Picture this: A pedestrian is standing on the curb, waiting for the light to change. The light changes, and the pedestrian steps out into the crosswalk and begins crossing the street. Before the pedestrian can reach he other side, a motorist runs the red light and hits the pedestrian. The pedestrian survives, but has sustained some injuries, and is transported to the hospital.
Police report that the pedestrian had been walking “too fast,” and hit the car.
The media dutifully reports this fact. Outraged by this incident, an op-ed column suggests that “the only solution” to this problem is to require pedestrians to be licensed and insured.
Does that sound far-fetched? Of course it does. That would never happen.
But suppose that, instead of a pedestrian, we are talking about a collision between a motorist and a cyclist. Does that sound so far-fetched now?
Unfortunately, no—and it does happen.
For examples, consider two recent collisions. On August 8, a news storyreported on a collision in Kelowna, BC. According to police, a cyclist traveling in the bicycle lane “hit” an SUV as the driver was making a turn. The media dutifully reported that the cyclist suffered “non-life threatening injuries after riding her bicycle into an SUV.”
It was a classic right hook—the cyclist was riding lawfully, and the driver turned across the cyclist’s path. Eyewitnesses reported that the cyclist was “traveling too fast in the bike lane and almost hit another car before she struck the Black SUV that was turning right.” In other words, another driver nearly struck a lawfully riding cyclist, before she was right-hooked.
Oh, but wait—she was “traveling too fast.” Or not. Unless the witnesses are saying that she was violating the speed limit—a circumstance that is highly unlikely—she wasn’t “traveling too fast.” She has a lawful right to travel on the road at the lawful speed of other traffic. But that reference to speed does tell us something—if the SUV driver who right hooked her even noticed the cyclist, then “traveling too fast” probably means that the driver underestimated the cyclist’s speed and turned across her path.
That wasn’t the only recent incident in which lawfully-riding cyclists were blamed for collisions with drivers who break the law. In Portland, Oregon, former NFL quarterback Joey Harrington was hit from behind while riding his bike. The driver was cited for “following too close.”
And then an outraged reader wrote a Guest Op-Ed for the local paper. “In light of Joey Harrington’s recent accident, I think the time has come to resolve a worsening problem in the Portland metro area,” the op-ed began. Ah, a call for safety. And yes, the concerned reader was calling for more safety on the road—by requiring cyclists to be licensed and insured.

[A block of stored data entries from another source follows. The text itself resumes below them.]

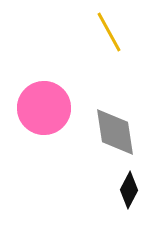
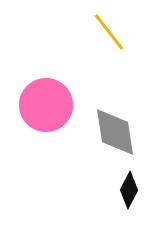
yellow line: rotated 9 degrees counterclockwise
pink circle: moved 2 px right, 3 px up
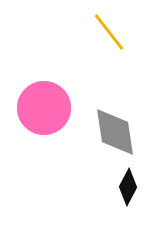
pink circle: moved 2 px left, 3 px down
black diamond: moved 1 px left, 3 px up
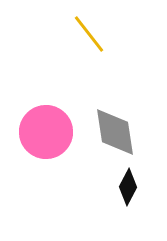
yellow line: moved 20 px left, 2 px down
pink circle: moved 2 px right, 24 px down
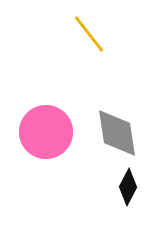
gray diamond: moved 2 px right, 1 px down
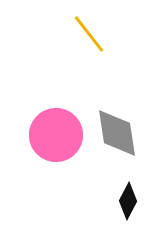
pink circle: moved 10 px right, 3 px down
black diamond: moved 14 px down
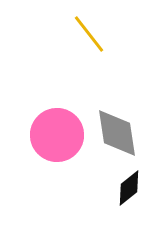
pink circle: moved 1 px right
black diamond: moved 1 px right, 13 px up; rotated 24 degrees clockwise
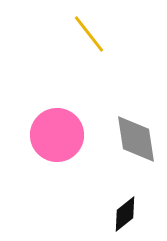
gray diamond: moved 19 px right, 6 px down
black diamond: moved 4 px left, 26 px down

Get it? A driver breaks the law, injuring a law-abiding cyclist, and the “worsening problem”—as evidenced by the collision that injured Joey Harrington—that needs to be addressed is “that many Portland cyclists take no responsibility.” And according to this writer’s analysis, “There is only one solution”—crack down on cyclists. Round up the usual suspects.

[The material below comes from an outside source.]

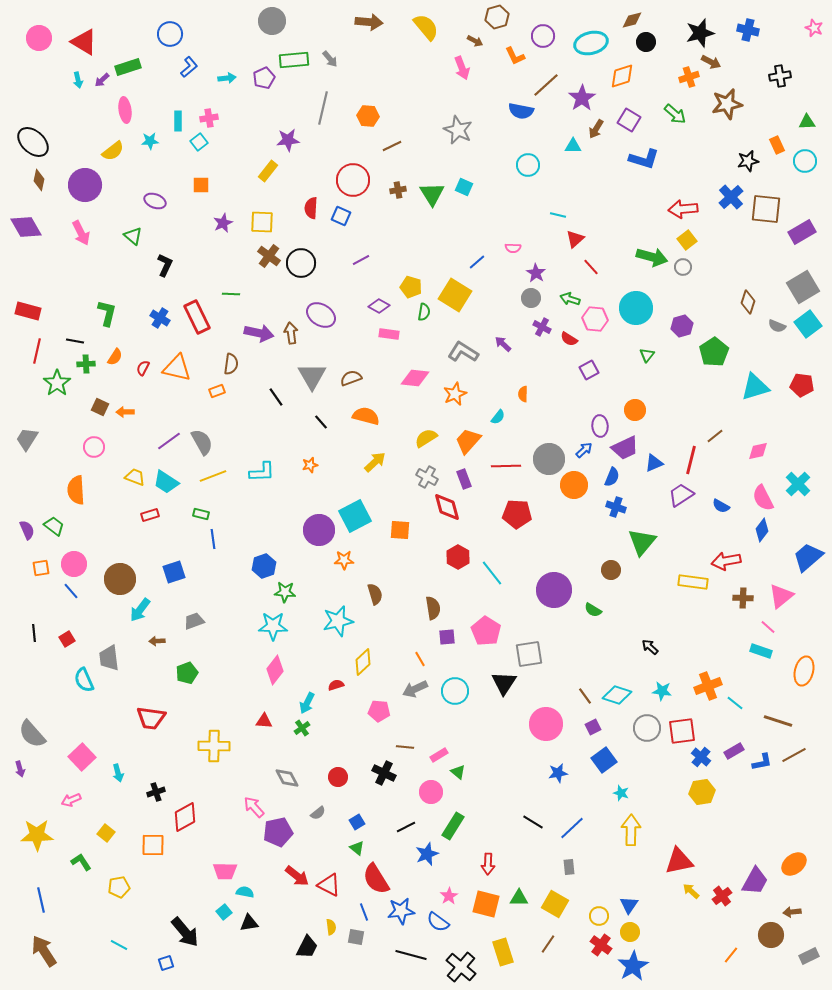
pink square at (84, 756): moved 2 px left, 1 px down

That skewed perception of reality—a reality that is apparent right in front of their unseeing eyes—is the underlying basis for how too many people process information. No matter how egregious the driver’s actions, observers are sure that the law-abiding cyclist was in the wrong. Regardless of the facts, observers can be counted on to remember that some other cyclist somewhere broke a law.
And thus, by this skewed perception of reality under girding faulty logic, the motorist is always right, the cyclist is always wrong, and the victim always gets the blame.